TASK REQUIREMENTS:
1. According to the open letter, which protest is scheduled for April 10th?
2. Transcribe word for word the part of the open letter that starts with the words containing "April 07, 2006" and ends with "high school students.".
======== SELECTED PASSAGE ========
April 07, 2006
View From Lodi, CA: Attention California Hispanic High
School Students! Learn To Think For Yourselves
By Joe Guzzardi
This is an open letter to all
California’s
Hispanic high school students.
If your
parents are nearby while you read this, feel free to
share it with them.
In the past two weeks, many of you
have taken to the street to protest what you view as
unfair
federal immigration policies. Some of you have cut
class to march; others may have left campus with the
tacit approval of your teachers and administrators.
You will be
caught up, I’m sure, in the April 10th “National
Day Without An Immigrant” protest.
Missing
school for any reason is a bad idea; few of you can
afford
to fall further behind academically.
You are correct in thinking that
immigration is an important issue to you. But you’re
wrong about why it is important.
Unchecked immigration—legal
or
illegal—is not going to make your adult life any
easier.
======== INFORMATION SHOWN ========
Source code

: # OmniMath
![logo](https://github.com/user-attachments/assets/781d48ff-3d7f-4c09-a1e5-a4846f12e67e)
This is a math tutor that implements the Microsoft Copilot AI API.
========
ANSWERS GIVEN:
1. The "National Day Without An Immigrant" protest.

2.
April 07, 2006
View From Lodi, CA: Attention California Hispanic High
School Students! Learn To Think For Yourselves
By Joe Guzzardi
This is an open letter to all
California’s
Hispanic high school students.